= Ashiya Camera Club =

Photography club

The Ashiya Camera Club (ACC) was established in 1930 by Iwata Nakayama, Kanbei Hanaya, and Kichinosuke Beniya, Juzo Matsubara, Seiji Korai, and other amateur photographers in Kobe, Hyogo Prefecture, Japan.

== Background ==

In 1930 the Ashiya Camera Club was founded by Hanaya Kambei, Nakayama Iwata, Benitani Kichinosuke, and Korai Seiji. It was an amateur photography club, yet influential force in the progressive photography scene in Kansai. They supported avant-garde creative tendencies including the Japanese "New Photography" movement, Shinko Shashin.

As the leading member of the ACC, Nakayama Iwata released works in the Asahi Camera magazine that are through to be the first examples of the trend towards the Japanese Avant-garde Photography from the Japanese New Photography Movement. While Tokyo photographers shifted towards a photojournalistic approach under the influence of the Japanese government's efforts at controlling public opinion through photographs of Manchuria, Formosa, Korea and other Japanese colonial territories, amateur photography clubs in the Kansai region such as the ACC, Tampei Photography Club, Naniwa Photography Club, and others, tried to rebrand their experimental approaches to photography through the coinage of Avant-Garde Photography. Nakayama himself wrote in an article titled "The Appearance of Avant-Garde Photography in Advertising Photography" in Asahi Camera that Avant-Garde Photography was "A photography that's searching for a new feeling, force or freshness... it resembles Shinko Shashin (The Japanese New Photography Movement) that is in common use."

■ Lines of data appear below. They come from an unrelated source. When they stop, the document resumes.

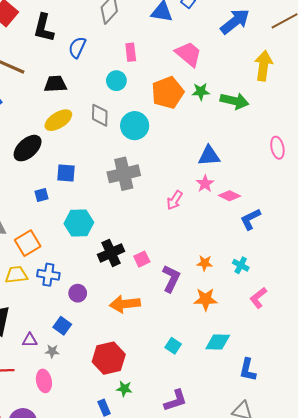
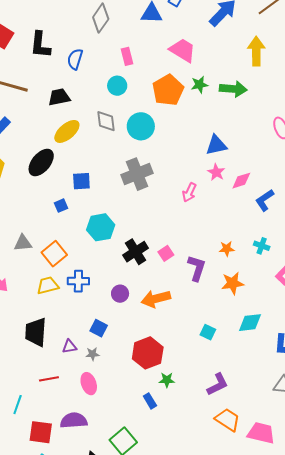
pink diamond: (229, 196) -> (241, 181), turned -35
purple circle: (78, 293) -> (120, 294), moved

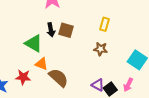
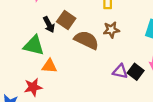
brown square: (66, 30) -> (66, 20), turned 35
brown semicircle: (58, 78) -> (86, 40), moved

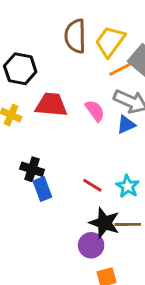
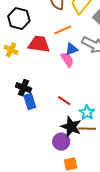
orange line: (121, 69) -> (63, 30), moved
pink semicircle: (95, 111) -> (67, 60), moved
blue triangle: (126, 125) -> (72, 49), moved
cyan star: (128, 186) -> (87, 113), moved

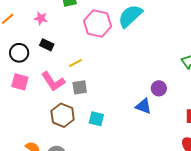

The Nakayama-led ACC and other Kansai-based photography clubs sustained their promotion of experimental photographic techniques marked by techniques such as photogram and photomontage influenced by European new photography movements such as Surrealism. The German Film und Foto exhibition was presented by The Asahi Shimbun in Tokyo in 1931 and was hailed as one of the shows that introduced European New Photography movements to Japan. The ACC held their first Tokyo exhibition in the same exhibition hall as the Film und Foto exhibition just a few days later. The coincidence demonstrated the Japanese interpretation of New Photography and brought acclaim to the photographic activities of amateur photography clubs in the Kansai region.

In 1935, the Ashiya Shashin Salon replaced the yearly Tokyo exhibition of the group.

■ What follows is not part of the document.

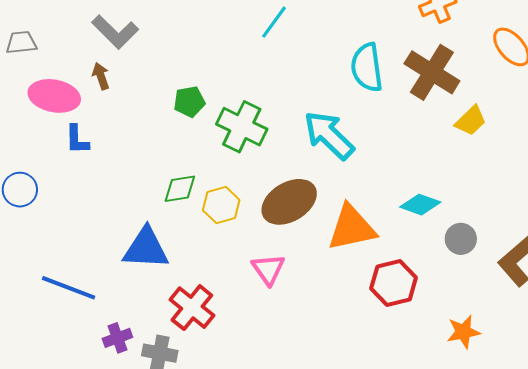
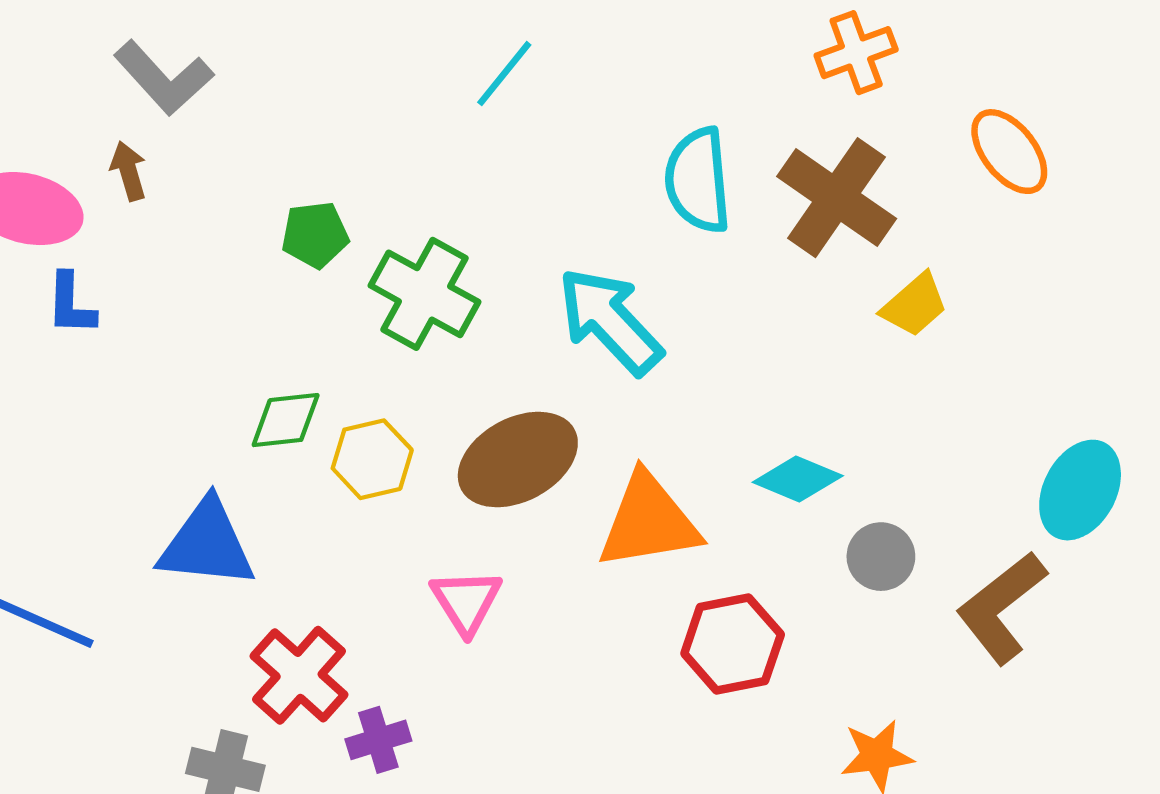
purple cross: (117, 338) -> (378, 740), moved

Kanbei Hanaya was one of the leading members of the club. He traveled extensively around China and studied photography in Shanghai. He settled in Ashiya and bought a photo supply shop. This shop became the gathering place for photographers of the ACC.

The ACC published the Ashiya Camera Club nankin(yearbook) in 1931. They also held the Ashiya Photography Salon which was an annual exhibition one to nationwide submissions in 1935 but was discontinued after the fifth exhibition in 1940 due to the changing societal atmosphere as the government clamped down on expressions that were deemed subversive in the years leading up WWII.

==Exhibitions==
In 2022, the Tokyo Photographic Art Museum presented the exhibition Avant-Garde Rising: The Photographic Vanguard in Modern Japan, which included the work of the Ashiya Camera Club.